Brief:
Change "dropdown" to "drop-down" in the lines from the one containing "that can make" through the end of the material, and give those lines again with nothing else altered. Leave the pictures out of your answer.

___ Task material

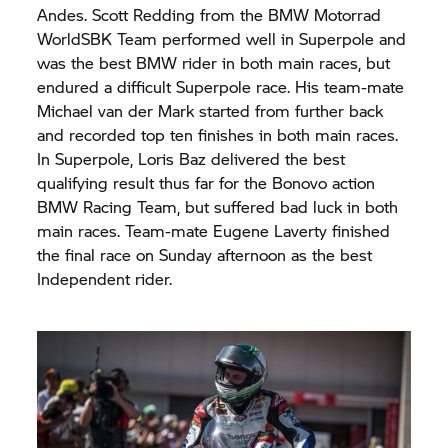
Andes. Scott Redding from the
BMW Motorrad
WorldSBK Team performed well in Superpole and
was the best BMW rider in both main races, but
endured a difficult Superpole race. His team-mate
Michael van der Mark started from further back
and recorded top ten finishes in both main races.
In Superpole, Loris Baz delivered the best
qualifying result thus far for the Bonovo action
BMW Racing Team, but suffered bad luck in both
main races. Team-mate Eugene Laverty finished
the final race on Sunday afternoon as the best
Independent rider.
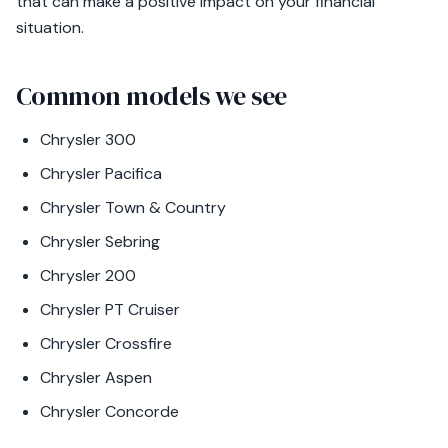
that can make a positive impact on your financial
situation.
Common models we see
Chrysler 300
Chrysler Pacifica
Chrysler Town & Country
Chrysler Sebring
Chrysler 200
Chrysler PT Cruiser
Chrysler Crossfire
Chrysler Aspen
Chrysler Concorde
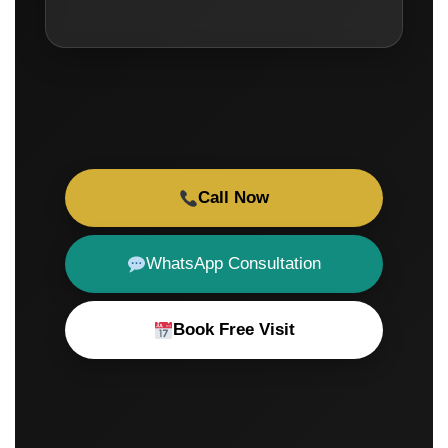
Call Now
WhatsApp Consultation
Book Free Visit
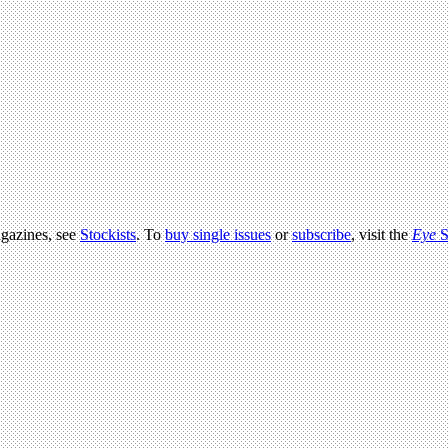
agazines, see
Stockists
. To
buy single issues
or
subscribe
, visit the
Eye
S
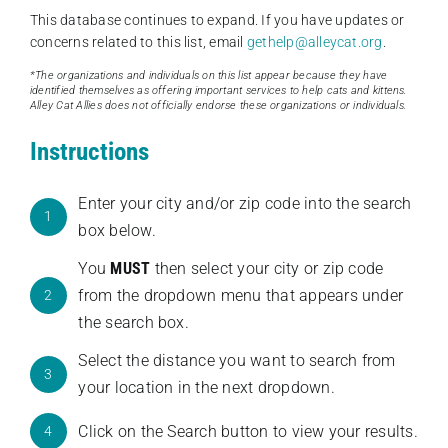
This database continues to expand. If you have updates or
concerns related to this list, email
gethelp@alleycat.org
.
*The organizations and individuals on this list appear because they have
identified themselves as offering important services to help cats and kittens.
Alley Cat Allies does not officially endorse these organizations or individuals.
Instructions
Enter your city and/or zip code into the search
1
box below.
You
MUST
then select your city or zip code
from the dropdown menu that appears under
2
the search box.
Select the distance you want to search from
3
your location in the next dropdown.
Click on the Search button to view your results.
4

______

Answer area:
that can make a positive impact on your financial
situation.
Common models we see
Chrysler 300
Chrysler Pacifica
Chrysler Town & Country
Chrysler Sebring
Chrysler 200
Chrysler PT Cruiser
Chrysler Crossfire
Chrysler Aspen
Chrysler Concorde
Call Now
WhatsApp Consultation
Book Free Visit
agazines, see
Stockists
. To
buy single issues
or
subscribe
, visit the
Eye
S
This database continues to expand. If you have updates or
concerns related to this list, email
gethelp@alleycat.org
.
*The organizations and individuals on this list appear because they have
identified themselves as offering important services to help cats and kittens.
Alley Cat Allies does not officially endorse these organizations or individuals.
Instructions
Enter your city and/or zip code into the search
1
box below.
You
MUST
then select your city or zip code
from the drop-down menu that appears under
2
the search box.
Select the distance you want to search from
3
your location in the next drop-down.
Click on the Search button to view your results.
4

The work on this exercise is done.